Jeremy dropped the phone, the ringtone combined with the phone’s vibration making him lurch. He bent over to grab it, losing his footing, and did the best wet imitation of Jerry Lewis a man could do.

“Jeremy?” Lydia’s voice was like having the clouds part and the shining sunbeams of Heaven appear.

And yet
on
it rained.

“Dylan’s got him now, pulling him up the hill, Lydia.” In his mind, he’d been narrating all of this the entire time to her, so his non sequitur didn’t feel like one.

“He what? Huh? Jeremy, what in the hell happened to Mike?” She was hysterical, her words nothing more than a choked sob, and yet he understood exactly what she was saying. If he weren’t so robotic right now, operating on autopilot and deep terror, he’d feel exactly like her.

“Mike slipped. Got a head injury—“”

“Oh, God!” she moaned.

“He’s bleeding and scraped up bad. Ripped his ass open.”

“That’s
not
funny!”

“Lots of blood loss. Dylan’s inching him up the hill right now.”

“Where are you?”

“At the bottom of the hill.”

“Why aren’t you with them? Climbing up?”

“Because the hillside is too slick. We don’t need me to fall down this fucking cliff, too.”

“Is it bad?” She didn’t mean the cliff. If she’d asked in a normal voice, he probably could have replied with a pre-programmed soothing tone that he knew he was supposed to muster.

But she whispered. And when Lydia whispered, she sounded like a tiny, scared little girl.

His heart snapped in two.

“Oh, Lydia,” he said, his voice choppy. “Mike’s face got split. It’s bad. His ass, too.”

Silence.

“His ass got split? You’re not joking? Did I hear that right, Jeremy? Did you just say that Mike’s
ass
got split?”

“Yes.”

“And his face?”

“A cut from behind one ear all the way to the eye socket.”

“Cut by what?”

“Probably a tree branch.”

“Damn. Are you okay?”

“Shaken. Freezing. Freaked. But I haven’t broken any bones or cut my scalp to the bone, so in light of everything else, I think I’m probably the most together person in this entire group right now.”

Silence.

“Which means we’re totally fucked, Lydia.”

“Quit joking around.”

“Please don’t take my one defense mechanism away from me. If you do, I’ll just collapse here on the sand and wither away.”

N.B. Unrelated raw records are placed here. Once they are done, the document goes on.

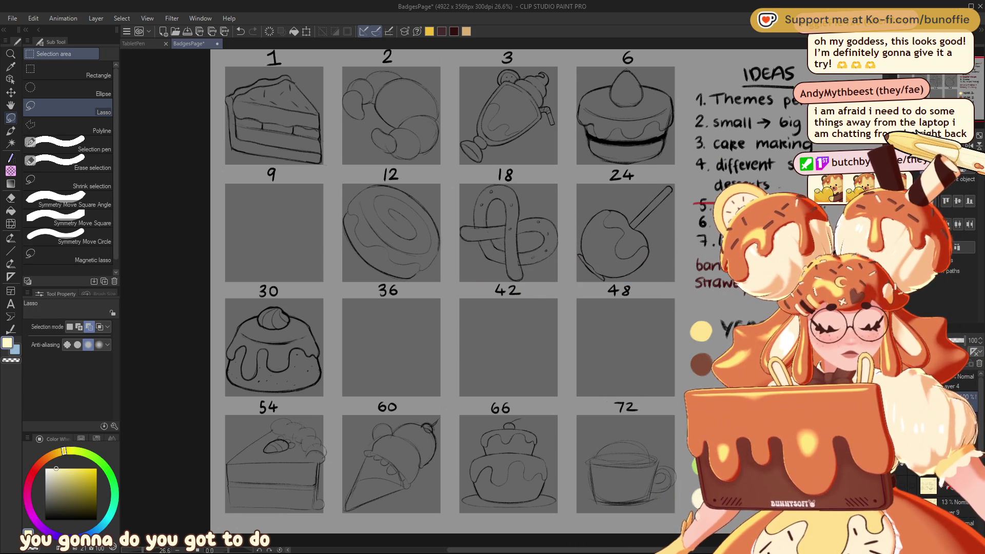
pyautogui.moveTo(904, 53); pyautogui.dragTo(933, 89)
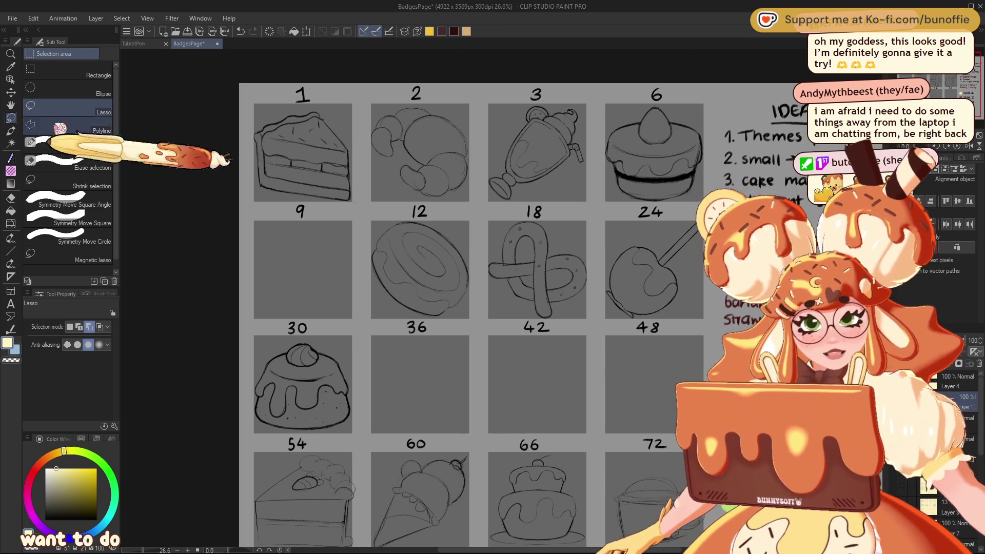
pyautogui.click(72, 497)
# With a thicker black SU-Cream Pencil, draw a round loaf with a score line in slot 9.
pyautogui.click(72, 520)
pyautogui.click(10, 130)
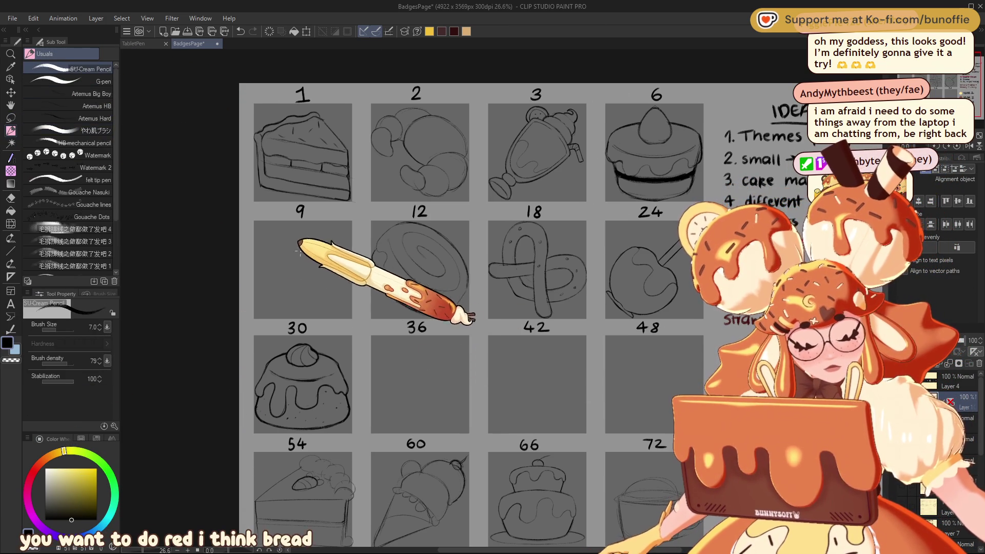
pyautogui.press('bracketright')
pyautogui.press('bracketright')
pyautogui.press('bracketright')
pyautogui.press('bracketright')
pyautogui.press('bracketright')
pyautogui.press('bracketright')
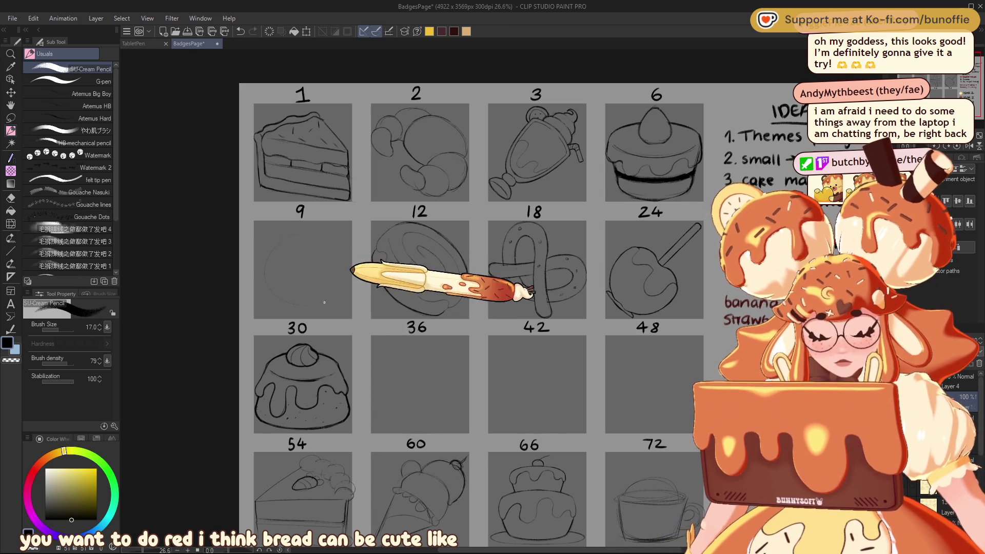
pyautogui.moveTo(268, 234)
pyautogui.mouseDown()
pyautogui.moveTo(297, 229)
pyautogui.moveTo(343, 295)
pyautogui.mouseUp()
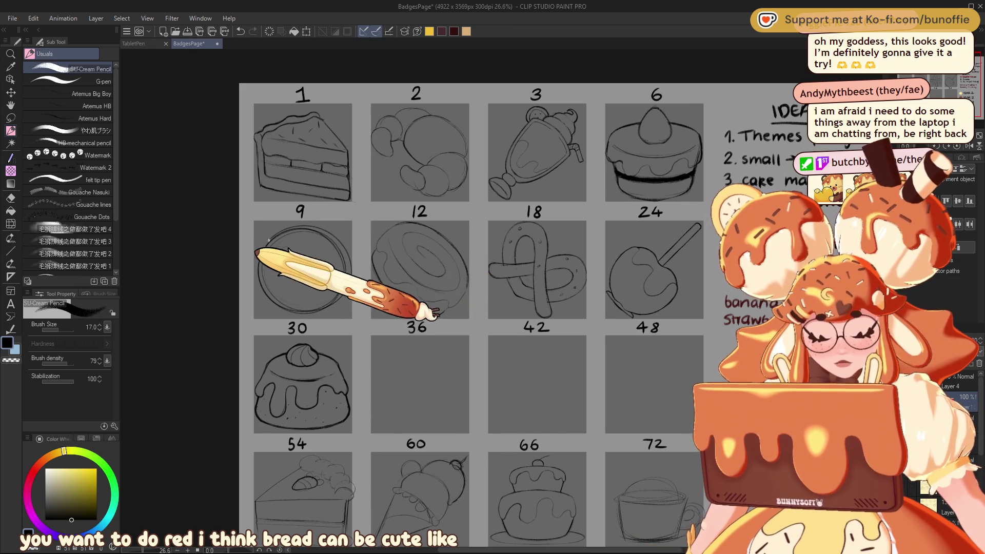
pyautogui.moveTo(274, 270); pyautogui.dragTo(333, 261)
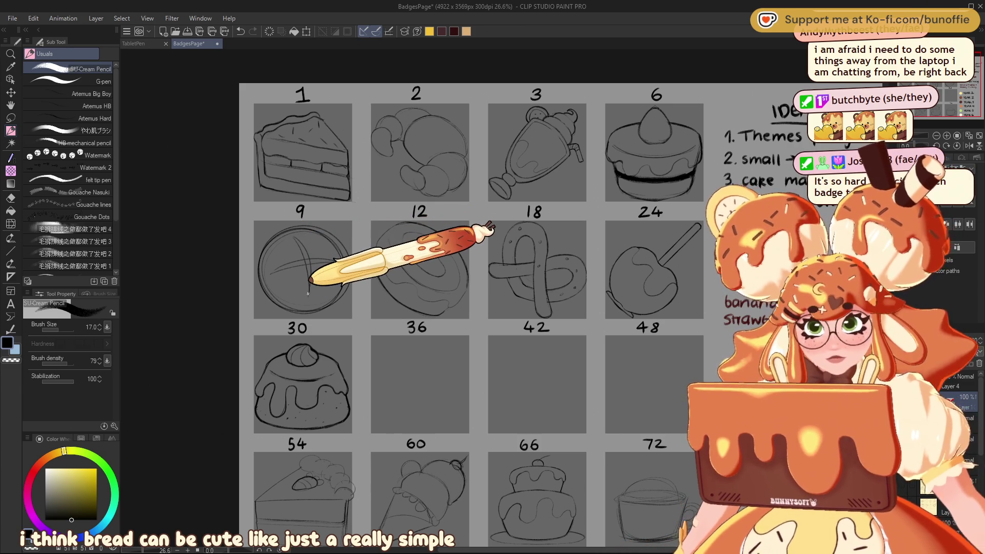
# Undo the last stroke and erase stray lines along the loaf's lower outline.
pyautogui.press('ctrl+z')
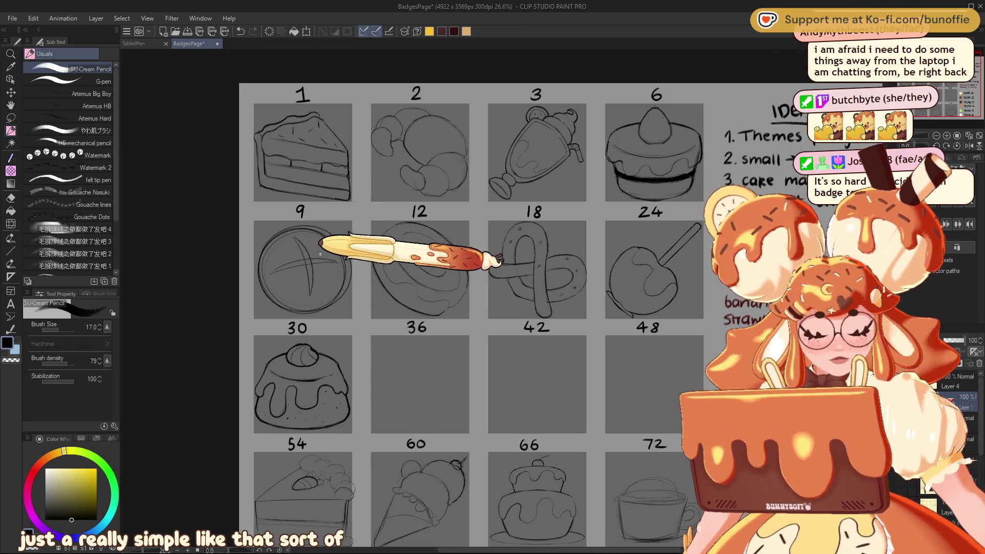
pyautogui.press('e')
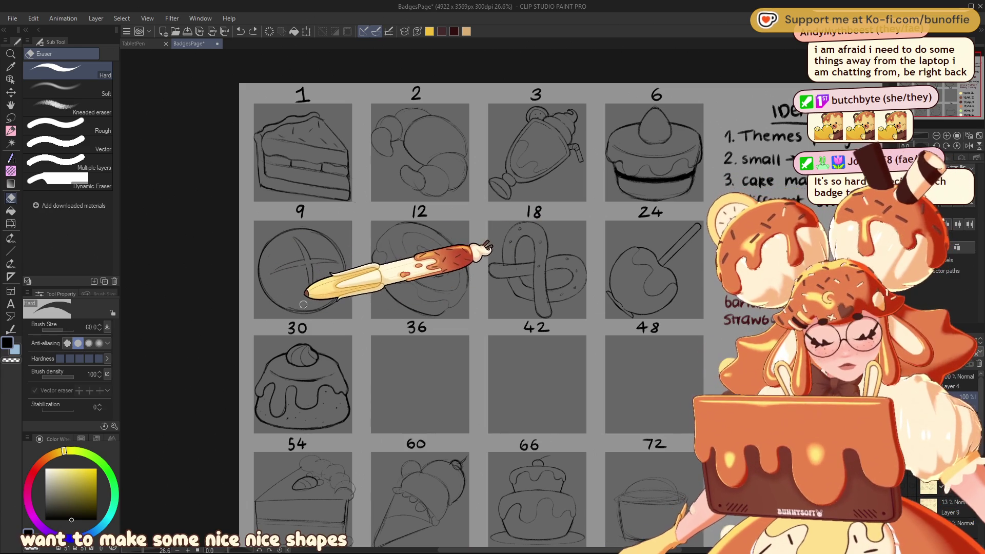
pyautogui.moveTo(292, 303); pyautogui.dragTo(338, 306)
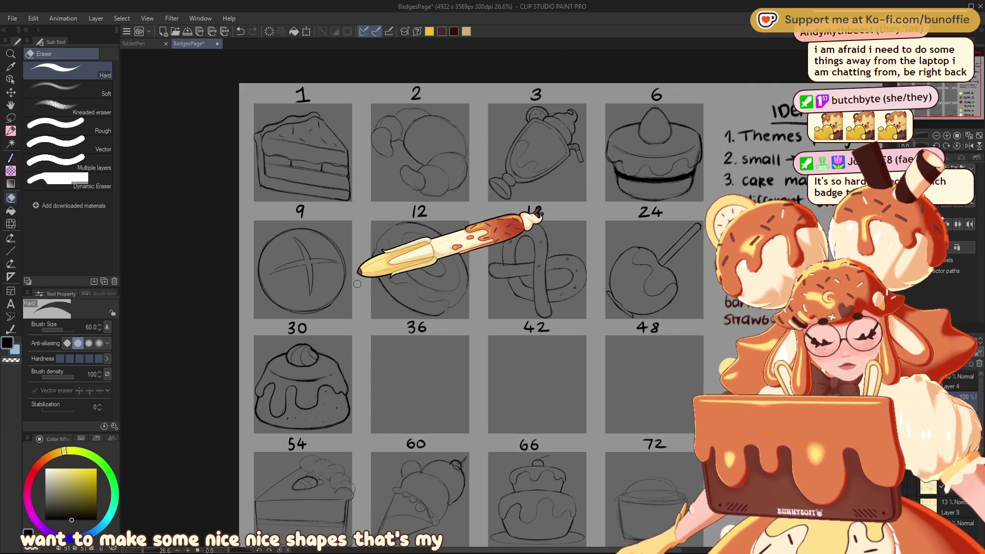
pyautogui.click(10, 130)
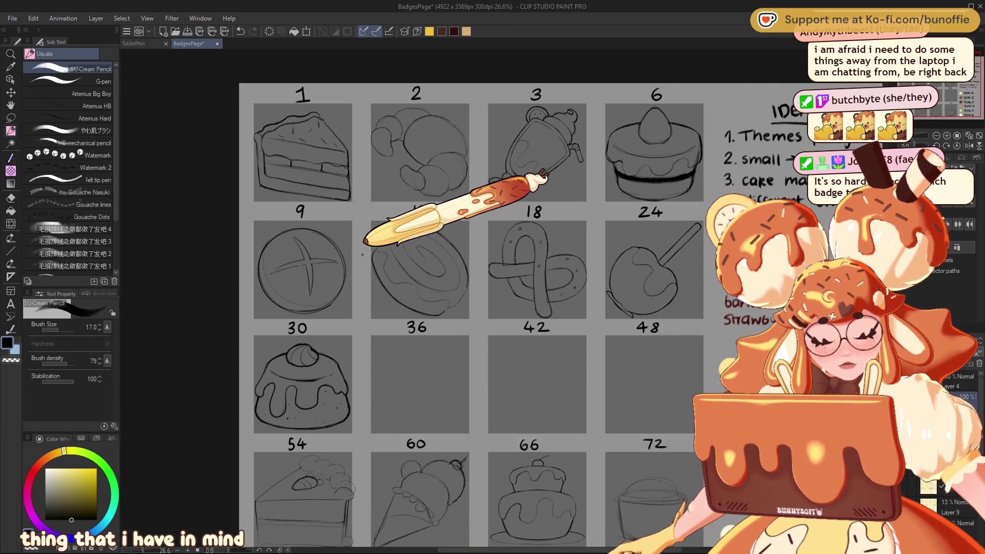
# Lasso the bread loaf in slot 9 and scale it up to about 104%.
pyautogui.click(11, 117)
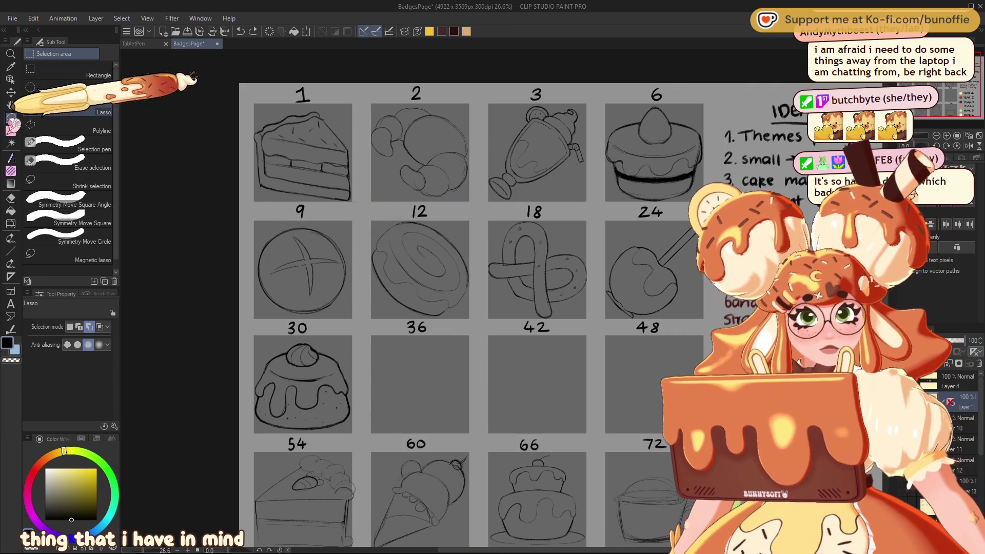
pyautogui.moveTo(303, 230)
pyautogui.mouseDown()
pyautogui.moveTo(269, 255)
pyautogui.moveTo(340, 292)
pyautogui.mouseUp()
pyautogui.press('ctrl+t')
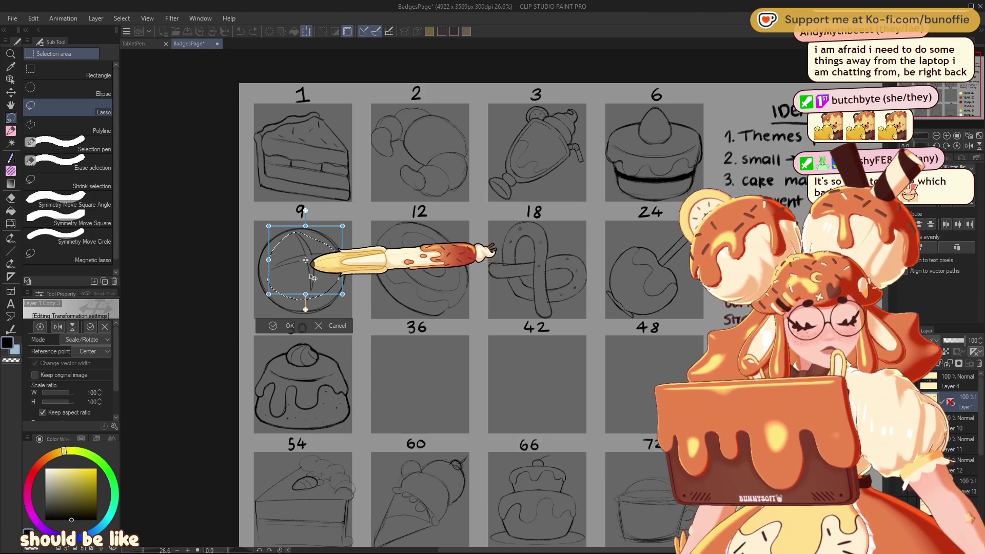
pyautogui.moveTo(314, 277); pyautogui.dragTo(327, 269)
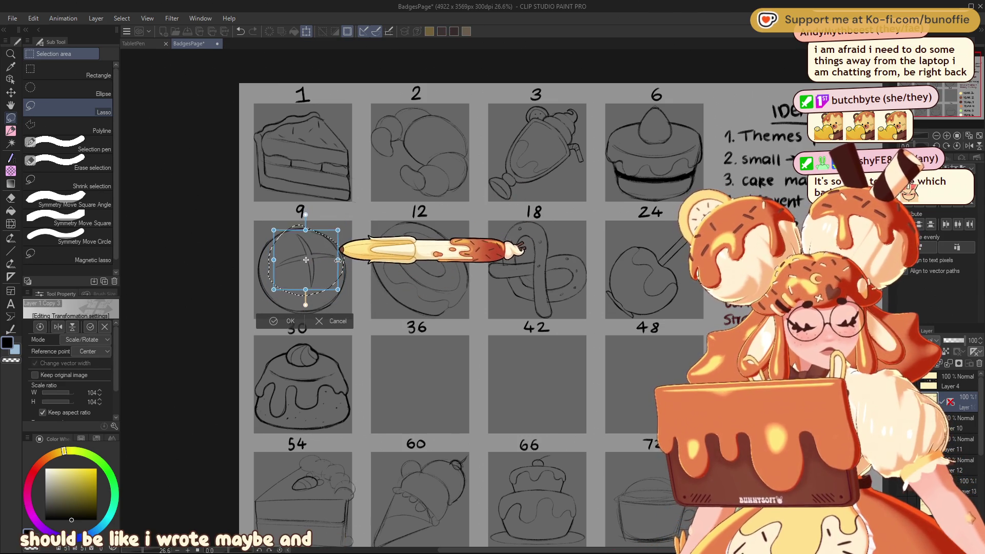
pyautogui.click(273, 324)
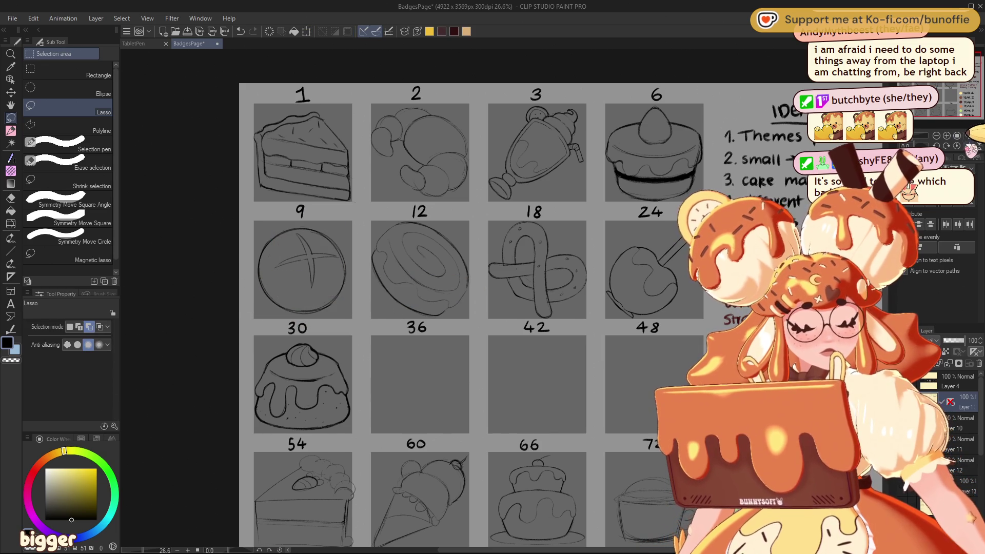
# Flip the canvas horizontally to check the drawing, flip it back, and return to the pencil.
pyautogui.click(968, 146)
pyautogui.click(968, 146)
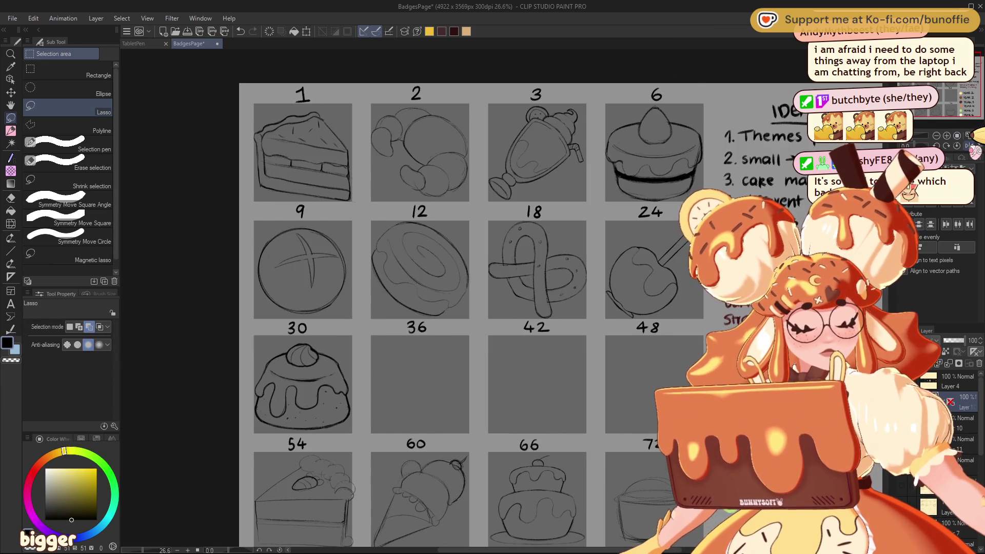
pyautogui.click(11, 130)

“Oh, Jeremy,” she whispered again. “I’m sorry. You’ve been so brave. I’m here going out of my mind, and all I knew was that Mike fell and no one updated me and—” She made a mewling sound, like an injured, small animal, and Jeremy’s heart did the impossible.

It broke in half again.

“Lydia, no. No,” he murmured, all the words in the world dissolving into cotton in his mouth. He wasn’t good at this. He
sucked
at this. Others could play the hero or say all the right things at the right times. Jeremy was an affable goofball who joked his way out of messes.

He didn’t
solve
them.

That had been Mike’s role, for all the years they’d been friends. Mike was the strategic thinker, the one who planned ahead, who had five- and ten-year plans, the one who really got it when their ex, Dana, dumped them—and who could move on to whatever next step life intended for him in his grand vision for himself.